Although this approach seems compelling, we still need to prove that uniform sampling from the inverse of the cumulative distribution function is indeed equal (and not just close) to sampling from the original function. For this, we define a (generic) random variable $Y = F_X(X)$ which has a cumulative distribution function $F_Y(y) = P(Y \leq y)$: $$ \begin{aligned} F_Y(y) &= P(Y \leq y) & \text{definition of cdf}\\ &= P(F_X(X) \leq y) & \text{definition of $Y$}\\ &= P(X \leq F^{-1}_X(y)) & \text{apply inverse}\\ &= F_X(F^{-1}_X(y)) & \text{definititon of cdf}\\ &= y & \text{resolve identity} \end{aligned} $$ The cumulative distribution function $F_Y(y) = y$ corresponds to a continuous uniform distribution.
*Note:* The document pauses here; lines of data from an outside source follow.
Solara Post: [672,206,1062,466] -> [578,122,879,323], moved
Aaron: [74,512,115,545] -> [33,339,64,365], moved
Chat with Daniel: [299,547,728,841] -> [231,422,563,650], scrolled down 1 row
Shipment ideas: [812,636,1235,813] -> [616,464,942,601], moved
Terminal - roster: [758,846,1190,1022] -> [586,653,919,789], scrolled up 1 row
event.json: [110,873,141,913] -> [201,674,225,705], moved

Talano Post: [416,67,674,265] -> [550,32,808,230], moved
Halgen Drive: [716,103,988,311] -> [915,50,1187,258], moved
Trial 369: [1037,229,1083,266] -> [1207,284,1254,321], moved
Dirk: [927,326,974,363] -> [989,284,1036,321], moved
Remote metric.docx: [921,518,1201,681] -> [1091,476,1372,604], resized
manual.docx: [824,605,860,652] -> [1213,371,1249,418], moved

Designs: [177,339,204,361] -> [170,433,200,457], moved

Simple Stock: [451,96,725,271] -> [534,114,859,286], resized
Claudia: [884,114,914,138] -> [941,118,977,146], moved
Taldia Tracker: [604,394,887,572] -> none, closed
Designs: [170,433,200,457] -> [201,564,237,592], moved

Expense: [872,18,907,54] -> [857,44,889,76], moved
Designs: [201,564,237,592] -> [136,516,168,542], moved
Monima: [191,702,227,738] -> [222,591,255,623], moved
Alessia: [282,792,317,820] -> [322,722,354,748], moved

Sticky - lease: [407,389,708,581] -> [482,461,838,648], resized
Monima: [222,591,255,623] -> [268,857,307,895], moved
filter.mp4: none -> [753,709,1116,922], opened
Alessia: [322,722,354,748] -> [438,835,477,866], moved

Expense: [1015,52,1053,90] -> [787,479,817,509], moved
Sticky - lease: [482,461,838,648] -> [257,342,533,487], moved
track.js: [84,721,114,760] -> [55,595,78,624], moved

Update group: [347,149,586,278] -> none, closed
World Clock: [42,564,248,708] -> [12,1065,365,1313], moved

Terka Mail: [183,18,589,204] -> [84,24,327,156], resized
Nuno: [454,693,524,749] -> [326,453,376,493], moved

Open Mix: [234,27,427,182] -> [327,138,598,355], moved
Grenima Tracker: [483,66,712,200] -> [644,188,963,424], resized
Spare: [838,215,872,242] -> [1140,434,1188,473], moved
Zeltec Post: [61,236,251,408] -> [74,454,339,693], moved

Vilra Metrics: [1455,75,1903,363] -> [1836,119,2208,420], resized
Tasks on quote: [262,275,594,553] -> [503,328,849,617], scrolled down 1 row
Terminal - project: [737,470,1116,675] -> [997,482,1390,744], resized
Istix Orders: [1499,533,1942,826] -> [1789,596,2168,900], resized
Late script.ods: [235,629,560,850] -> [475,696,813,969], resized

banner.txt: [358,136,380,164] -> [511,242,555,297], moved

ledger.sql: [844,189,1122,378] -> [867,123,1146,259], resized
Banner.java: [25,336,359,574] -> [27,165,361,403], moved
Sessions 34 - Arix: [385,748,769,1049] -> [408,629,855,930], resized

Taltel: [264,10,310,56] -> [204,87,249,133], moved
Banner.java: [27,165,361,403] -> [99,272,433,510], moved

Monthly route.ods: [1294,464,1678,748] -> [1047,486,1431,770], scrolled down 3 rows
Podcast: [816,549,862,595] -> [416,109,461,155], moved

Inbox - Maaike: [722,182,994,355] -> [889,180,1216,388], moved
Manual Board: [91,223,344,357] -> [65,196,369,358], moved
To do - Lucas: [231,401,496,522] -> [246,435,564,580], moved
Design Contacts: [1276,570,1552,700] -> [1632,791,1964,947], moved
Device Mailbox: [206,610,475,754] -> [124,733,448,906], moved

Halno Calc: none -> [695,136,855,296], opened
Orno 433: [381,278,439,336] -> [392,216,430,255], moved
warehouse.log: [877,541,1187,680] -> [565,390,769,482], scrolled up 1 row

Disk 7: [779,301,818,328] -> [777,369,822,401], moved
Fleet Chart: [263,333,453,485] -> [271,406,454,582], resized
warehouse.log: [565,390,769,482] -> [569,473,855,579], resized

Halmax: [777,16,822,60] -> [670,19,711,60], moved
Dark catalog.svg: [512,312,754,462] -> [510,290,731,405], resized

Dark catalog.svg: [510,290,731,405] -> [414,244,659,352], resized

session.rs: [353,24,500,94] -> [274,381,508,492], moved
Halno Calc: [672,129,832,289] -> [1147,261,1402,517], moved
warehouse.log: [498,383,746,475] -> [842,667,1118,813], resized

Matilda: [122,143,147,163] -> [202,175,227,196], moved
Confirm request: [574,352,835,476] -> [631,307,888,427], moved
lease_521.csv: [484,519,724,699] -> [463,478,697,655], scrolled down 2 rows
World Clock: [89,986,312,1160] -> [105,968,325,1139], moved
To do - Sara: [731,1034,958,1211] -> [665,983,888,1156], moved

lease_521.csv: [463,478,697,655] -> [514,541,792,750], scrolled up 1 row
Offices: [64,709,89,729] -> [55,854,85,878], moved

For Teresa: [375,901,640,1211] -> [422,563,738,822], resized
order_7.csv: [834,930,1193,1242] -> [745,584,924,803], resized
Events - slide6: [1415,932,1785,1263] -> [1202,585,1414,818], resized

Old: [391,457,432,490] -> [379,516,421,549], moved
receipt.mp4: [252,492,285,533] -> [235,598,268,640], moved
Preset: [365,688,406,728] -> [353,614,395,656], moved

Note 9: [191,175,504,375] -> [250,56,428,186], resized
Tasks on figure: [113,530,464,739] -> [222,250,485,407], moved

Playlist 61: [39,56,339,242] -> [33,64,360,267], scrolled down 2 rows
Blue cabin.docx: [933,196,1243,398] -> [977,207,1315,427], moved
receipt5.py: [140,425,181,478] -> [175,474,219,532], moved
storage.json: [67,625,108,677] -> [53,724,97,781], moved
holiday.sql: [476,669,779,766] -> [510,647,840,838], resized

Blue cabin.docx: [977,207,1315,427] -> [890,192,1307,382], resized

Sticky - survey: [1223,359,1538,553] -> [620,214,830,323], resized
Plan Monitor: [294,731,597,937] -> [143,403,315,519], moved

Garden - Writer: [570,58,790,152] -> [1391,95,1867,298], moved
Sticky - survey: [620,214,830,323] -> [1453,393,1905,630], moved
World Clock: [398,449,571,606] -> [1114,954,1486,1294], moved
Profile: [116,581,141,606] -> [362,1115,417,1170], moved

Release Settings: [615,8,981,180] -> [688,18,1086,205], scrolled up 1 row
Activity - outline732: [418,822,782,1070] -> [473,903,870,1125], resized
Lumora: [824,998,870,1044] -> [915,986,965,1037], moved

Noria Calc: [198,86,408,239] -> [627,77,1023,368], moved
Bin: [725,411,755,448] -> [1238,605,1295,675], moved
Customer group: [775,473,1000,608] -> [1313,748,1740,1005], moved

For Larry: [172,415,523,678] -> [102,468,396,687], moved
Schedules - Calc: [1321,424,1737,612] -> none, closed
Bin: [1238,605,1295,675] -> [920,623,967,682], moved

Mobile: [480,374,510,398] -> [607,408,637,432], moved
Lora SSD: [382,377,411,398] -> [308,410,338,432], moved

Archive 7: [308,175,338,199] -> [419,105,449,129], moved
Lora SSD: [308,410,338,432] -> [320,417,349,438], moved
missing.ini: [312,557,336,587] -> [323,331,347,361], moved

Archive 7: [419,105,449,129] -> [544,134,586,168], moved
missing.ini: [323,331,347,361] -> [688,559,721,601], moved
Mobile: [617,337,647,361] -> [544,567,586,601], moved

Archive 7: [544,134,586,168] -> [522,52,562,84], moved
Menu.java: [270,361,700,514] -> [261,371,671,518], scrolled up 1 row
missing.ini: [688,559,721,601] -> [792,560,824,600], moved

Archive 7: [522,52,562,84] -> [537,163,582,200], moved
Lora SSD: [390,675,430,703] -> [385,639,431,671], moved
This insight implies two things: First, if we take values from our random variable $X$ and plug them into its cumulative distribution function $F_X(X)$, the output is uniformly distributed. And vice versa, this implies that we can apply the inverse of the cumulative distribution function to values from a uniform distribution $F^{-1}_X(Y)$ to generate samples for our random variable $X$.